Listed records
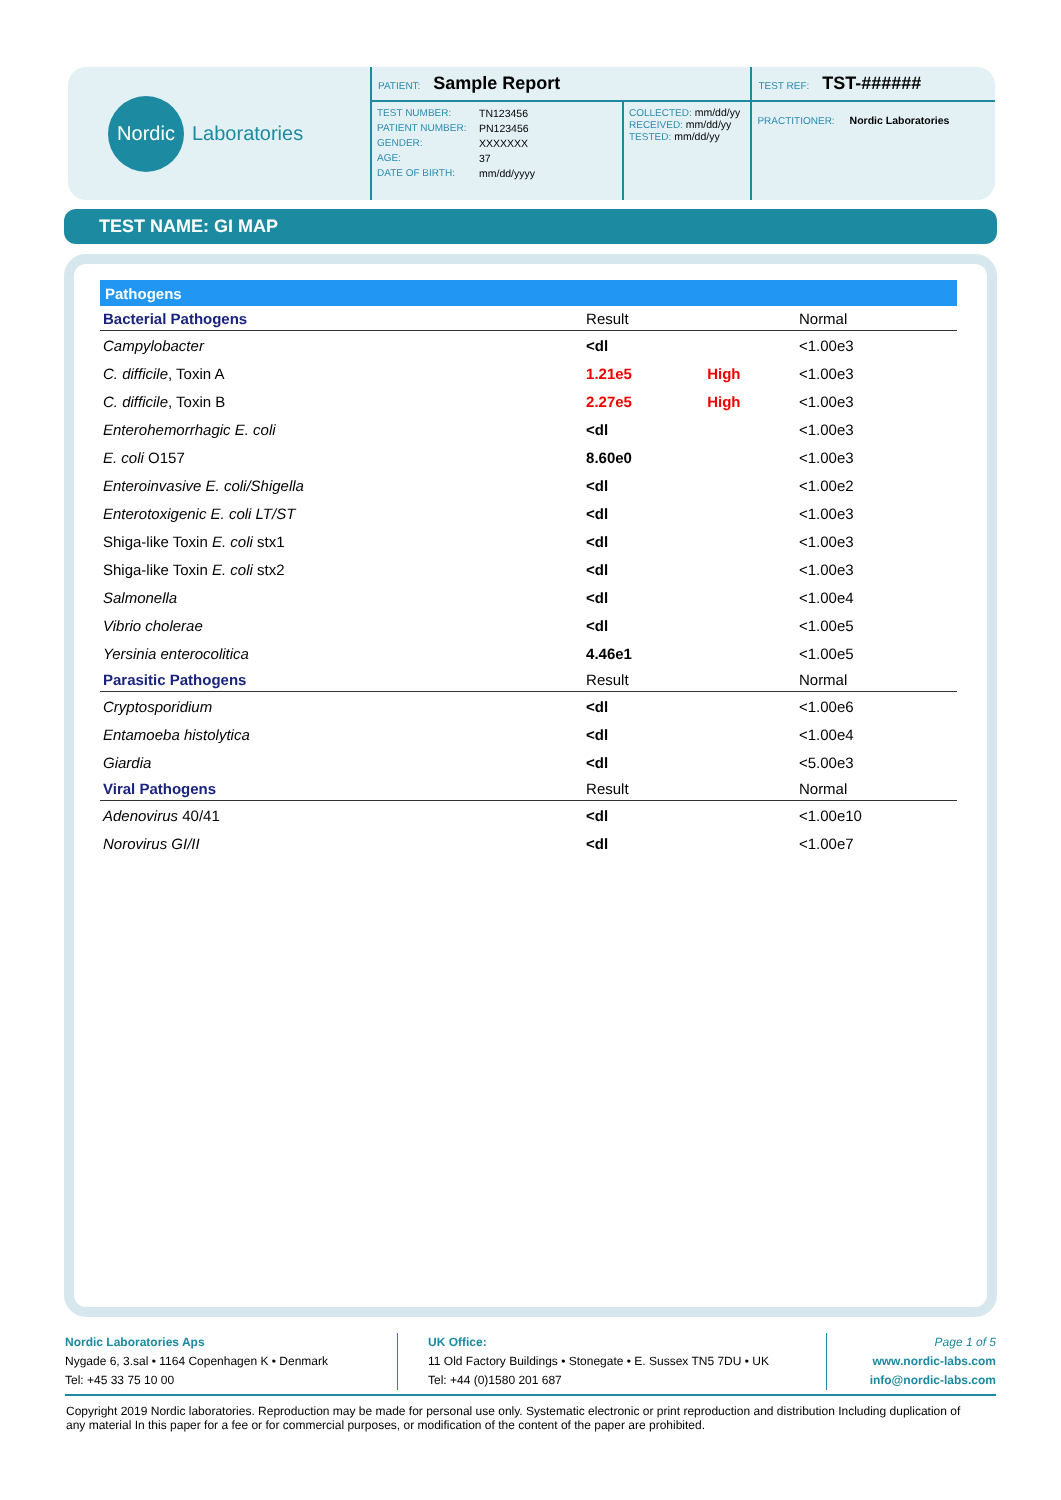Nordic
Laboratories
PATIENT: Sample Report
TEST NUMBER: TN123456
PATIENT NUMBER: PN123456
GENDER: XXXXXXX
AGE: 37
DATE OF BIRTH: mm/dd/yyyy
COLLECTED: mm/dd/yy
RECEIVED: mm/dd/yy
TESTED: mm/dd/yy
TEST REF: TST-######
PRACTITIONER: Nordic Laboratories
TEST NAME: GI MAP
| Pathogens | | | |
| Bacterial Pathogens | Result | | Normal |
| Campylobacter | <dl | | <1.00e3 |
| C. difficile , Toxin A | 1.21e5 | High | <1.00e3 |
| C. difficile , Toxin B | 2.27e5 | High | <1.00e3 |
| Enterohemorrhagic E. coli | <dl | | <1.00e3 |
| E. coli O157 | 8.60e0 | | <1.00e3 |
| Enteroinvasive E. coli/Shigella | <dl | | <1.00e2 |
| Enterotoxigenic E. coli LT/ST | <dl | | <1.00e3 |
| Shiga-like Toxin E. coli stx1 | <dl | | <1.00e3 |
| Shiga-like Toxin E. coli stx2 | <dl | | <1.00e3 |
| Salmonella | <dl | | <1.00e4 |
| Vibrio cholerae | <dl | | <1.00e5 |
| Yersinia enterocolitica | 4.46e1 | | <1.00e5 |
| Parasitic Pathogens | Result | | Normal |
| Cryptosporidium | <dl | | <1.00e6 |
| Entamoeba histolytica | <dl | | <1.00e4 |
| Giardia | <dl | | <5.00e3 |
| Viral Pathogens | Result | | Normal |
| Adenovirus 40/41 | <dl | | <1.00e10 |
| Norovirus GI/II | <dl | | <1.00e7 |
Nordic Laboratories Aps
Nygade 6, 3.sal • 1164 Copenhagen K • Denmark
Tel: +45 33 75 10 00
UK Office:
11 Old Factory Buildings • Stonegate • E. Sussex TN5 7DU • UK
Tel: +44 (0)1580 201 687
Page 1 of 5
www.nordic-labs.com
info@nordic-labs.com
Copyright 2019 Nordic laboratories. Reproduction may be made for personal use only. Systematic electronic or print reproduction and distribution Including duplication of any material In this paper for a fee or for commercial purposes, or modification of the content of the paper are prohibited.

What the task requires
Could you return exactly the lines above from the line with "stx1 | <dl | | <1.00e3 |" to the line with "Viral Pathogens | Result | | Normal |", both included, and nothing else?

Finished exercise
| Shiga-like Toxin E. coli stx1 | <dl | | <1.00e3 |
| Shiga-like Toxin E. coli stx2 | <dl | | <1.00e3 |
| Salmonella | <dl | | <1.00e4 |
| Vibrio cholerae | <dl | | <1.00e5 |
| Yersinia enterocolitica | 4.46e1 | | <1.00e5 |
| Parasitic Pathogens | Result | | Normal |
| Cryptosporidium | <dl | | <1.00e6 |
| Entamoeba histolytica | <dl | | <1.00e4 |
| Giardia | <dl | | <5.00e3 |
| Viral Pathogens | Result | | Normal |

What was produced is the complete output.